40 The resolution of this issue involves the interpretation of the relevant provisions of the Act. However before undertaking that task, I shall have regard to principles which may be deduced from a number of authorities. As Murphy J observed in the High Court of Australia in Li Chia Hsing v Rankin (1978) 141 CLR 182:
The concept of civil offences is well entrenched in the law (see Bradlaugh v Clarke (1883) 8 App.Cas.354; Attorney-General v Bradlaugh (1885) 14 QB 667; Brown v Allweather Mechanical Grouting Co Ltd [1954] 2 QB 443; R v Justices of the Appeals Committee of the County of London Quarter Sessions [1946] KB 176). Civil offences are common in statutes dealing with industrial relations, health and safety, customs, income tax and other revenue, and trade practices (see Dwyer v Craig-Williams Pty Ltd [1959] AR (NSW) 407; Newstead Wharves & Stevedoring Co. Pty Ltd v Chamberlain; Ex parte Chamberlain [1954] St.R Qd. 331; Gaal v Wilson (1956) 96 CLR 522 and Reg v Malas (1978) 21 ALR 225. The legislation creates "…. public misdemeanour, imposing a penalty as a punishment" (Lord Fitzgerald, Bradlaugh v Clarke (1883) 8 App. Cas at p 385). Statutory description of proceedings as prosecutions which if successful result in convictions is a familiar feature of civil offences (see Income Tax Assessment Act 1936, Pt VII, Penal Provisions and Prosecutions; Customs Act 1901, Pt XIV, Customs Prosecutions). (at 201).
41 Mahoney JA (as his Honour then was) in the New South Wales Court of Appeal in Evans v Button (1988) 81 ALR 61 discussed the categorisation process as follows:
The principle that the incidents of particular contraventions of the law are to be determined by classifying such contraventions as criminal or civil, or the proceedings as criminal or civil proceedings, and then allocating the incidents of the criminal law or the civil law to the particular breach, has long been recognised: see Halsbury's Laws of England, 1st ed, 1909, vol 9, paras 499-500; 4th ed. 1967, vol 11, paras 1-2. But such a principle has difficulties, both in the expression of it and its application. Thus, the distinction is conventionally based upon the view that: "Civil proceedings have for their object the recovery of money or other property or the enforcement of a right or advantage on behalf of the plaintiff; criminal proceedings have for their object the punishment of a person who has committed a crime": Halsbury, supra, 1st ed, para 499(c); 4th ed, para 2. But, in the case at least of a penalty of the present kind, it might be thought that the object of the penalty, and so of proceedings to recover it, is the punishment of the person who has contravened the relevant statute or rule of law. Further, in practice, words such as "offence" and "criminal" are apt to be misleading for they are applied both to contraventions which are criminal in nature and also to contraventions which give rise only to civil remedies: when used for the purpose of determining, for example, incidents of a particular breach, a particular proceedings, or an appeal in respect of them: see, for example, the observations of Latham CJ and Dixon J in Mallan v Lee (1949) 80 CLR 198 at 206-7 and 217. See generally Li Chia Hsing v Rankin (1978) 41 CLR 182 at 201; 23 ALR 151 at 164-5; R v Justices of Appeals Committee of County of London Quarter Sessions [1946] 1 KB 176 at 182-5. (at 76-7)
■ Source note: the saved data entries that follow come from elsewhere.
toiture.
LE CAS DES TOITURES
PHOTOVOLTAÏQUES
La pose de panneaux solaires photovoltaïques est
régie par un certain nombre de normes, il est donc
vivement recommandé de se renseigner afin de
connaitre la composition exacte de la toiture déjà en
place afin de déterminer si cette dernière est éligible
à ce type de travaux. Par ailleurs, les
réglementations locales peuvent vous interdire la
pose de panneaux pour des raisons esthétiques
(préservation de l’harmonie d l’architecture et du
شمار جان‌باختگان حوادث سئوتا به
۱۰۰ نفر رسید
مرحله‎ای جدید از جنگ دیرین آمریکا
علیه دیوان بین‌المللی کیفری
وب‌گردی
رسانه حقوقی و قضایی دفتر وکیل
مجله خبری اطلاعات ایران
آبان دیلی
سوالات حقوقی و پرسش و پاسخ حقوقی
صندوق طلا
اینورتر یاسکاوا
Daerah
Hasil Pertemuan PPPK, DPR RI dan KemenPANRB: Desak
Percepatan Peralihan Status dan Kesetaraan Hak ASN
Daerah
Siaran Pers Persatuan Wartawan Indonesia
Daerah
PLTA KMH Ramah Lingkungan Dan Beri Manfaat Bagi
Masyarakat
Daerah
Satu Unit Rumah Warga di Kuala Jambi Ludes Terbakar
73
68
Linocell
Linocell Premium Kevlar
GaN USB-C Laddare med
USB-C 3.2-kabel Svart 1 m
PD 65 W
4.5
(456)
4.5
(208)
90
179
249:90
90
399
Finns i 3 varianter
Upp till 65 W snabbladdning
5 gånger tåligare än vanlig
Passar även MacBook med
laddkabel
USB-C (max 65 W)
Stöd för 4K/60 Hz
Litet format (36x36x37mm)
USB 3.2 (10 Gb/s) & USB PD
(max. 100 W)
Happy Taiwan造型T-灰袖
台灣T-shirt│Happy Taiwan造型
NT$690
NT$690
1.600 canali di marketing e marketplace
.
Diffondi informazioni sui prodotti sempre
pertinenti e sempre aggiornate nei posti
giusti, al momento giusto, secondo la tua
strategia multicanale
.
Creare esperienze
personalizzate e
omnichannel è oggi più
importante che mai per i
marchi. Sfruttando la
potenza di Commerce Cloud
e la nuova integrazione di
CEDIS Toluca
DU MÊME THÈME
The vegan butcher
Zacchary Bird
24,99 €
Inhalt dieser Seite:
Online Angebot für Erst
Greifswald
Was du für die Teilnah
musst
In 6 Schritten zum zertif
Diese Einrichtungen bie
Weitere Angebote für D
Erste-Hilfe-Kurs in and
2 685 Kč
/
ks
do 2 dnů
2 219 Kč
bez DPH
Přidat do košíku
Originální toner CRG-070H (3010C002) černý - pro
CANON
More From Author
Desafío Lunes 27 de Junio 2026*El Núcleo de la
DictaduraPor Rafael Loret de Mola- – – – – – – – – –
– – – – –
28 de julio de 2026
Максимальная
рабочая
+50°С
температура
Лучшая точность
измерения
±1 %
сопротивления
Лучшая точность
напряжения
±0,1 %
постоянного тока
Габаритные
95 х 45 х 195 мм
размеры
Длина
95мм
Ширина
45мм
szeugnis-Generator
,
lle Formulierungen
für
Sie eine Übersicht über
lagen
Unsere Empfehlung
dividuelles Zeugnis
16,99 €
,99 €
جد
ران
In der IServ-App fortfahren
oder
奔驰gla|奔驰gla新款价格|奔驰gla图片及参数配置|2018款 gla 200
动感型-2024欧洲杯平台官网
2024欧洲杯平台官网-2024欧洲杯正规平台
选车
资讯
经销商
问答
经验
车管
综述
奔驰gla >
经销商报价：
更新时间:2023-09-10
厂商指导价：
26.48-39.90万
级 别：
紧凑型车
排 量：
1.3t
42 In Mallan v Lee (1949) 80 CLR 198, Latham CJ in the High Court of Australia said:
The word "criminal" is sometimes said to be properly applied only to offences against what are called public laws. I should have thought that taxation laws were public laws in every sense, though English cases exhibit a marked reluctance to regard a smuggler or other person who defrauds the Government in matters of revenue as a criminal. Sometimes the possibility of imprisonment upon conviction has been taken as the test. Imposition of a pecuniary penalty as a fine, as distinguished from recovery of a penalty as compensation, equally clearly shows that the Legislature intended to punish an act as being criminal. (at 208).